まだ夜中で、あたりは夜のとばりに包まれていた。
『なんだ、夢か』
とホッとしていると、あちこちから、ぴしっとかぱしっとかいう木の割れるような音が聞こえて来た。
『ヤバい!』
僕は思った。それがラップ音である事に気付いたからだ。しかし、気付いたのが悪かった。その瞬間にぞくっとして、息が止まり、金縛りになっていたからだ。同時に世界の色が変わった。深い深海の闇の色が、鮮やかな藍色になった。別世界に来たんだと僕は直感した。その時、僕の目の前に真っ白い人影が出現した。顔のない、形だけの白い影だ。そいつが、僕にのしかかり首を締めた。恐ろしくなって声をあげると、影は消え、息が通り、体も動くようになった。

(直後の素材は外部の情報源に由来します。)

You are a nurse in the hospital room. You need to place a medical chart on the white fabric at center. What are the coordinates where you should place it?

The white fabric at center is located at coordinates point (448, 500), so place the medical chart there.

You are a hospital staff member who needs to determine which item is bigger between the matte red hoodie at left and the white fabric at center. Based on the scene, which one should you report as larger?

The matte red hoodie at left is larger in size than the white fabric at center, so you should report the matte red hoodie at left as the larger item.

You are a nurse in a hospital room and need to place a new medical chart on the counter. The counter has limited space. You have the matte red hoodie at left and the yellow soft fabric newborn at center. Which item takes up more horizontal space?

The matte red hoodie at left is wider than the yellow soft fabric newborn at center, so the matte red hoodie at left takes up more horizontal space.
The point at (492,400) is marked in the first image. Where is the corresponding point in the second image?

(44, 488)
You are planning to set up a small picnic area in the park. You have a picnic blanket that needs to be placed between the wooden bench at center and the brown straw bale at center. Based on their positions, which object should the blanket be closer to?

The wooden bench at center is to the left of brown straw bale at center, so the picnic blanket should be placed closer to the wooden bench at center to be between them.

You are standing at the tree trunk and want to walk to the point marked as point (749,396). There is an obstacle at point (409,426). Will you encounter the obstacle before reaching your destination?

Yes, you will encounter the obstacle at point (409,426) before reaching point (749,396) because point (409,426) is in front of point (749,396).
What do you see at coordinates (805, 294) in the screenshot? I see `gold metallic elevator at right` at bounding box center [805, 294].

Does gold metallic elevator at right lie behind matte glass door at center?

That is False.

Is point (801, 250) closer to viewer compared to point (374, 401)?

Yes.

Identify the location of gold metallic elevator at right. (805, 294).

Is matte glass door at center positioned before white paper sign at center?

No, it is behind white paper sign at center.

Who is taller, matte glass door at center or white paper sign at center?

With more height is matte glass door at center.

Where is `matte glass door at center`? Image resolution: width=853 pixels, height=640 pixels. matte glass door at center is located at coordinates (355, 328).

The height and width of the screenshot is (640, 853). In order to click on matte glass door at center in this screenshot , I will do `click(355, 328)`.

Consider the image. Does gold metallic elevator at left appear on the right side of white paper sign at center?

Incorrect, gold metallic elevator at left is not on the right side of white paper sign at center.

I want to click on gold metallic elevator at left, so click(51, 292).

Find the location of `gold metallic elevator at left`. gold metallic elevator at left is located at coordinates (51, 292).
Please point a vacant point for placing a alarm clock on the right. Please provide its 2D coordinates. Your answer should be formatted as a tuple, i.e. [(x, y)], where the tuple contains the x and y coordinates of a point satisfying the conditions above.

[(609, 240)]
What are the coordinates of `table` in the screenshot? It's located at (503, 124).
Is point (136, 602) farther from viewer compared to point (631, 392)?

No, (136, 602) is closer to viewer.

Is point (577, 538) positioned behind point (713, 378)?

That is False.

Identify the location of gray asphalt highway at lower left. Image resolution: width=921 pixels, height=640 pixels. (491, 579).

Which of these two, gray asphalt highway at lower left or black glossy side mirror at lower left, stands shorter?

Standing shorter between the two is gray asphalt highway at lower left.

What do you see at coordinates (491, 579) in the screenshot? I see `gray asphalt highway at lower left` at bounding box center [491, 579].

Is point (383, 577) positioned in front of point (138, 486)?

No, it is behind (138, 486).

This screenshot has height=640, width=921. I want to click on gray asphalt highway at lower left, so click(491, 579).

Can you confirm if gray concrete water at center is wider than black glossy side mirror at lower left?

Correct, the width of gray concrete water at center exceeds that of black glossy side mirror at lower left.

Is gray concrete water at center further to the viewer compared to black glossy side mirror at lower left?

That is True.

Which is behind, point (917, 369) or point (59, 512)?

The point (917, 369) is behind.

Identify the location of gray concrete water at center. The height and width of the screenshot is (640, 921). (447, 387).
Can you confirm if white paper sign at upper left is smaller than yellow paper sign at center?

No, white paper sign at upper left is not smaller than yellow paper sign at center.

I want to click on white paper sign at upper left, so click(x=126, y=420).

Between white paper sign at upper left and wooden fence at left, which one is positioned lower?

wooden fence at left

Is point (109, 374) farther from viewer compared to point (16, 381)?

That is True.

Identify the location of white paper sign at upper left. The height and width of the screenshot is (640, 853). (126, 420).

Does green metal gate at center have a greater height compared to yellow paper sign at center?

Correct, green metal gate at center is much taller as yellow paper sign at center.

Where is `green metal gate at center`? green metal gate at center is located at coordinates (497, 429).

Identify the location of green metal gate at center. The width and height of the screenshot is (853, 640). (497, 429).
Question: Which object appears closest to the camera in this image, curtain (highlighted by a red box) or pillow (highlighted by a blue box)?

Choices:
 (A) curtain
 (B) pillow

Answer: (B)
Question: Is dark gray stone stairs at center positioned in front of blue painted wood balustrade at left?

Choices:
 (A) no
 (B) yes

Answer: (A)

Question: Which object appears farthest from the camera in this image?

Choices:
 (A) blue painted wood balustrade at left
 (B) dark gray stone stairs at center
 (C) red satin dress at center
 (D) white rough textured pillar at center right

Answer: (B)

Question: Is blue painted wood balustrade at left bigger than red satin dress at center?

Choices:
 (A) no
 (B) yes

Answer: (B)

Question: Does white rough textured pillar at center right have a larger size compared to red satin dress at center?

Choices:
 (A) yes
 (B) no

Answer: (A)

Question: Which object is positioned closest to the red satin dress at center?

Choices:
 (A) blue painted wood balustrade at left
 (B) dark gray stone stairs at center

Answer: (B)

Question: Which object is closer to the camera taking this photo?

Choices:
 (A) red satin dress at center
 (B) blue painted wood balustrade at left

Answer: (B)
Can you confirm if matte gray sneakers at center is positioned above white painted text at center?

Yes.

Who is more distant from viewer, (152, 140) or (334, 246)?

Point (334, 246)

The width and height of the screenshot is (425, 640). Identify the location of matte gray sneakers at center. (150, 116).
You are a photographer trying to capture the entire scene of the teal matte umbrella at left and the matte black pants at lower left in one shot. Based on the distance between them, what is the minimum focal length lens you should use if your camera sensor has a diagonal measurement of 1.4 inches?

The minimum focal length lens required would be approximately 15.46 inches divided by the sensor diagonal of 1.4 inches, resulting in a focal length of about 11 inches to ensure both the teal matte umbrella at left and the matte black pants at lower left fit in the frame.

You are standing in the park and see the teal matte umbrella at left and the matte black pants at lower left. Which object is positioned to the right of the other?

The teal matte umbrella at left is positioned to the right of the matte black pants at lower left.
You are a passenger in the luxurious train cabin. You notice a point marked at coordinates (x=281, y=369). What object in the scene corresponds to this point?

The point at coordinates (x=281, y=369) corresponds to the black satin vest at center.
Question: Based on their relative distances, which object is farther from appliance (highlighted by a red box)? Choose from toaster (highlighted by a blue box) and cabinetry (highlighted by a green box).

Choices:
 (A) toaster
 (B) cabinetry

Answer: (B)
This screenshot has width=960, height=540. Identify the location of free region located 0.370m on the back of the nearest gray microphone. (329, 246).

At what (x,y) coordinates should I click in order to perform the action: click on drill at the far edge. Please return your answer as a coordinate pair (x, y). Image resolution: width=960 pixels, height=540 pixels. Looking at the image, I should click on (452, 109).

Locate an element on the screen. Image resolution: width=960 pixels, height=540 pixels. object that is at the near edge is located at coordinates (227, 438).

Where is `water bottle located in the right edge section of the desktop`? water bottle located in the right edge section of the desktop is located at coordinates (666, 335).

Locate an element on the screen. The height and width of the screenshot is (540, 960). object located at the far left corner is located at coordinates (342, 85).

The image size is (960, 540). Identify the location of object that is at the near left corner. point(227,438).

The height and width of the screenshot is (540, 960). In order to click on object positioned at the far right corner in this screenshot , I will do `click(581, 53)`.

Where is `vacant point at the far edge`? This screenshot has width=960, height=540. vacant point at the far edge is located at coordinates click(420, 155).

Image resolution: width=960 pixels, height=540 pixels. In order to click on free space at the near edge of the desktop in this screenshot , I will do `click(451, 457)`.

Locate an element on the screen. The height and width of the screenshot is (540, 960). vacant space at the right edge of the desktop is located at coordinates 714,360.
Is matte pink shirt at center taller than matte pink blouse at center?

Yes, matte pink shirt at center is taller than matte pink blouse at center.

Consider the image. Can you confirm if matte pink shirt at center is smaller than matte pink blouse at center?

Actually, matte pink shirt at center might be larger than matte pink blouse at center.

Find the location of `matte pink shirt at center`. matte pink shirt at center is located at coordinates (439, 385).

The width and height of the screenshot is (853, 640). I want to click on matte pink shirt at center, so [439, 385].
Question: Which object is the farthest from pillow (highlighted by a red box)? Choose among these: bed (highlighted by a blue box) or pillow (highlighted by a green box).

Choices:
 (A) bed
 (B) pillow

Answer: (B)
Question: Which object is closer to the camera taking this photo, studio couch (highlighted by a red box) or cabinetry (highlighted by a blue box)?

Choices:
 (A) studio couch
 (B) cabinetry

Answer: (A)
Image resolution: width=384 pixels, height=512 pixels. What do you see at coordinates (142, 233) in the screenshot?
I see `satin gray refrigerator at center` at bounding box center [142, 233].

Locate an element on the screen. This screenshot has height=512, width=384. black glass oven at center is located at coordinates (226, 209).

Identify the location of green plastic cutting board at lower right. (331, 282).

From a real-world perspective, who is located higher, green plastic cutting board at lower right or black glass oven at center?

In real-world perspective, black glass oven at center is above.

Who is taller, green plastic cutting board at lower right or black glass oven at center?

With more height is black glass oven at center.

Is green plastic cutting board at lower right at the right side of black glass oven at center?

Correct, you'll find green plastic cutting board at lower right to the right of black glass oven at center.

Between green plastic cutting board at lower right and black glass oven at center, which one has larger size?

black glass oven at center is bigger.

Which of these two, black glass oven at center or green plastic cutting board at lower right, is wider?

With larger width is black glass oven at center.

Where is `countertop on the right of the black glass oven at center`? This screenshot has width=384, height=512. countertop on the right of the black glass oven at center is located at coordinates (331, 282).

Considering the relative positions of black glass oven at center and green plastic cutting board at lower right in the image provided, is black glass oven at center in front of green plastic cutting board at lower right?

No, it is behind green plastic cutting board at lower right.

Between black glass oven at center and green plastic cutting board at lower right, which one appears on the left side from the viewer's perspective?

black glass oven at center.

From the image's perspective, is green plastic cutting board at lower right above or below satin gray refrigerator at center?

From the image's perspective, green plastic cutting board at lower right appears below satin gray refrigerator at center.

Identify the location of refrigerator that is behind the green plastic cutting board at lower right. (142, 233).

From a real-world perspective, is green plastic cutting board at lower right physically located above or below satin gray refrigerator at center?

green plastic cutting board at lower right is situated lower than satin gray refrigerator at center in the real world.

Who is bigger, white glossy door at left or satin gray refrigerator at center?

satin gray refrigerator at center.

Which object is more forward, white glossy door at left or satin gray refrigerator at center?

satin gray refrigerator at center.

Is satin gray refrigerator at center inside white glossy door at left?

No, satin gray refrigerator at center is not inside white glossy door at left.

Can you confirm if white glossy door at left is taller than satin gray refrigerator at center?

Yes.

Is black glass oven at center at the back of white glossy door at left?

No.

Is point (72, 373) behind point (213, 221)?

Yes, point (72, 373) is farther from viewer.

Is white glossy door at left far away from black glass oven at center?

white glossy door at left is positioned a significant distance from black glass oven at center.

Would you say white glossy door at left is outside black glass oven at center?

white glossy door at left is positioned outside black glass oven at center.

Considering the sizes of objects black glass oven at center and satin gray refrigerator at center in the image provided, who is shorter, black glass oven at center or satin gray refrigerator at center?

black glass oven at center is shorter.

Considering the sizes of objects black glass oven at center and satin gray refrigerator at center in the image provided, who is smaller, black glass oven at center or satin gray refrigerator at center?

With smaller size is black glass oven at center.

あまりの恐ろしさに、しばらく布団の中でじっとしていると、
「恐いなら、穴をほるといい」
声がする。
おそるおそる、布団から顔を出すと、そこに先ほどの大黒がいて、にゃにやと笑っていた。
大黒は僕にスコップを差出した。
「これで、ほるといい」
「いらないよ」
僕は首を振った。
「僕は、もぐらはやめたんだ」
「うそつけよ」
大黒が笑う。
「痛がりのくせに」
「もう痛がりじゃないさ」
僕はもう一度首を振った。
「今は体中針に刺されても痛くないよ。それより、穴の中の方が、空気が薄くて好きじゃない」
「けど、お前が地上に居ると、お前の兄貴の悪事が世界中に知れ渡るぜ。兄貴だけじゃない。お前の両親の悪事も知れ渡るんだ。お前の家族全員が世界中から責められるぞ」
その言われると、僕は辛くなってくる。
「どうしよう? また穴をほった方が家族や世界のためなのかな? けど、穴の中は嫌だな。暗いし、せまいし、退屈だし」
その時だ、窓の外から、またあの陽気な歌声が聞こえて来た。
僕は布団から出ると、窓を開けて下を見た。
すると、思った通り、鬼や、妖怪達が陽気に踊り狂っていた。その行列の後には稲本もいて、さらにその後ろには、昔のクラスメート達がいた。
奴らもげらげら笑っている。
消えろ! 消えろ! ヘボいは消えろ!
もぐれ! もぐれ! うもれて消えろ!
その歌声で、僕はヘボいと呼ばれていた昔の事を色々思い出し、恐くなってくる。
それで、手にしたスコップで床をほりはじめた。
ほってほって地中にもぐる。
目の前にうす蒼くてぬめっとした闇がせまってくる。
闇は折り重なりながら、どんどん下へと続いていく。
その闇をかき分け、僕もどんどん下に降りて行った……。